In my campaign, the goal is to find ten major god-level artifacts, each linked to a specific god in the setting. Each artifact has a part of the soul of the god it’s linked to, and that soul has the ability to possess the attuned wielder of the artifact.
There are three types of possession, each a different level of possession. The lowest level is partial possession — this is a willing choice to allow the god-fragment into the character’s mind, but the god cannot take over the character fully; it’s undetectable except in a few cases, and the character could easily throw off the possession if they wanted.

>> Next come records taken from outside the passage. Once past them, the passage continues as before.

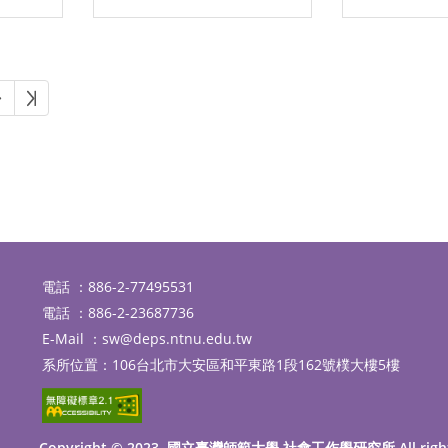
下一頁
最後頁
電話 ：886-2-77495531
電話 ：886-2-23687736
E-Mail ：
sw@deps.ntnu.edu.tw
系所位置：106台北市大安區和平東路1段162號樸大樓5樓
Copyright © 2023. 國立臺灣師範大學 社會工作學研究所 All righ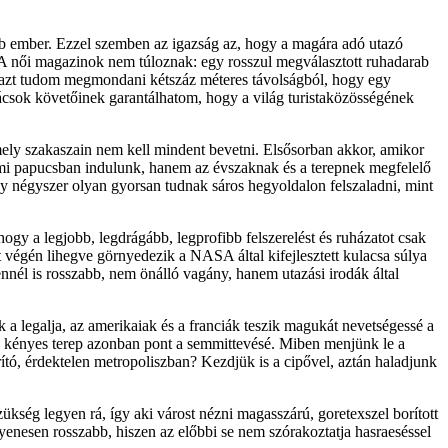
abb ember. Ezzel szemben az igazság az, hogy a magára adó utazó
 A női magazinok nem túloznak: egy rosszul megválasztott ruhadarab
k azt tudom megmondani kétszáz méteres távolságból, hogy egy
nácsok követőinek garantálhatom, hogy a világ turistaközösségének
 mely szakaszain nem kell mindent bevetni. Elsősorban akkor, amikor
ami papucsban indulunk, hanem az évszaknak és a terepnek megfelelő
ogy négyszer olyan gyorsan tudnak sáros hegyoldalon felszaladni, mint
gy a legjobb, legdrágább, legprofibb felszerelést és ruházatot csak
rt végén lihegve görnyedezik a NASA által kifejlesztett kulacsa súlya
ennél is rosszabb, nem önálló vagány, hanem utazási irodák által
 a legalja, az amerikaiak és a franciák teszik magukát nevetségessé a
n kényes terep azonban pont a semmittevésé. Miben menjünk le a
tó, érdektelen metropoliszban? Kezdjük is a cipővel, aztán haladjunk
kség legyen rá, így aki várost nézni magasszárú, goretexszel borított
enesen rosszabb, hiszen az előbbi se nem szórakoztatja hasraeséssel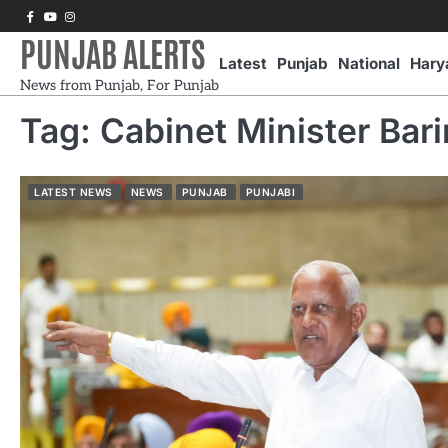
Skip
Facebook
Youtube
Instagram
to
PUNJAB ALERTS
content
Latest
Punjab
National
Hary
News from Punjab, For Punjab
Tag:
Cabinet Minister Bar
LATEST NEWS
NEWS
PUNJAB
PUNJABI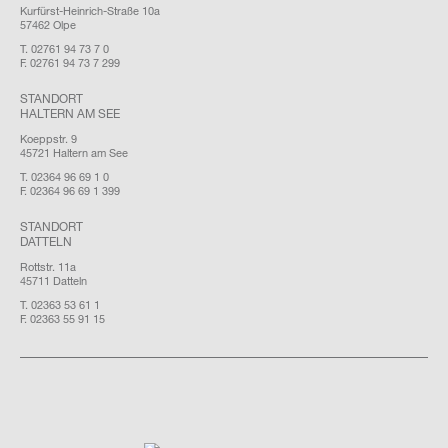
Kurfürst-Heinrich-Straße 10a
57462 Olpe
T. 02761 94 73 7 0
F. 02761 94 73 7 299
STANDORT
HALTERN AM SEE
Koeppstr. 9
45721 Haltern am See
T. 02364 96 69 1 0
F. 02364 96 69 1 399
STANDORT
DATTELN
Rottstr. 11a
45711 Datteln
T. 02363 53 61 1
F. 02363 55 91 15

The middle level is full possession — the god-fragment is in the character’s mind to a greater degree (in game the characters are unwilling to be possessed, out of game I cleared it with everyone), the god can take over the character for a limited time (in times of great emotion, when their mental guard is down, or for a single action if the character resists), and the possession cannot be easily removed. The most powerful level is the willing host — they basically are two souls in one body, and this can only happen if the character is so devout that their belief strengthens the god-fragment to the point that it’s unclear how much is godly influence and how much is the mortal (the PCs don’t get to be at this level, it’s for the campaign villain of sorts so it doesn’t have to be balanced).
I explained these levels in general terms when I first brought up the idea of these artifacts being able to possess someone, and I bring it up in more detail to an individual player when it comes up. Everyone understands, but it doesn’t seem like it’s getting used like I intended.
I intended the god-voice in the mind to be primarily a source of plot hooks, conflict, and the occasional thing that none of them could find out but needed to know. However, the players are using it differently.
One player is playing it as intended; they occasionally bring it up to check how the god responds or ask a single question at a time. Sometimes I give them an unprompted hint from the god, the way I do to the others, and they use it to help themself without trying to find a way to get more information. Another player is possibly under-using it; they only bring it up with me if I tell them something the god says or if someone else suggests they check a bit of information against the god. They take hints, but don’t go seeking the god’s advice or really use it as a plot hook, and I’m fine with that because they’re a pretty casual player.
The third player who’s possessed is the problem. She’s a druid, heavily focused on charisma and healing (she wanted to make a character who could mechanically complement the party, who at that time lacked both a face and a healer), and she’s the only one who actively sought out possession (she found the ring of the forest god and pretty much begged it to possess her; the other players were the result of bad choices or happy accidents). She also happens to be the sort of person who likes to win, and we’ve had arguments over this in the past. The problem is not that she wants to be possessed. I’m fine with that and it’s good character development.
The problem is that she abuses the god-voice in her mind. Pretty much every time she comes across anything weird or unusual, she asks the god about it, and won’t accept a vague or cryptic answer. She’ll also occasionally ask random-seeming questions and demand an immediate answer, even when I’m obviously doing something else (we play by zoom and she’s constantly sending me chat messages). This bothers me because she either makes me explain something that was supposed to be a brief mention, such as a rock formation in the desert looking like a crow, or she nearly makes me bypass the entire plot of a session because she asked a question and wants an answer even if it would spoil the plot.
I tried giving cryptic answers. She only asked me to explain them, and kept bugging me until I explained it to her satisfaction. Then, I tried not answering, but she responded by freaking out about why the god wasn’t answering. When I told her it spoiled the plot, she stopped asking about a specific thing, but then she used that meta knowledge to figure out the plot anyways. When I tried requiring a charisma check before any questions got answered, I applied that rule to everyone in the interest of fairness. But any DCs for the checks that would challenge her (she has at least a +7 in pretty much all charisma skills, and more with magic) are so far above the skill level of the other possessed characters (one with +1 to most charisma stuff, one with +0) that it’s unfair to them, and lowering the DC meant she almost always passed it. She understands why I want to limit her, but she doesn’t limit herself so I keep either getting into arguments or acquiescing because getting into an argument would take too much time.
I don’t know how to balance her desire for information and winning with my desire to have at least some of the plot be a surprise for the players, and I don’t know whether it’s something I should solve by changing the mechanic (which I want to leave as open as possible so the other players continue to use it the same way) or by trying to make her see reason. Is this the fault of my mechanic, and how do I solve this in a way that doesn’t hurt anyone’s feelings or make me have to completely rewrite my mechanic?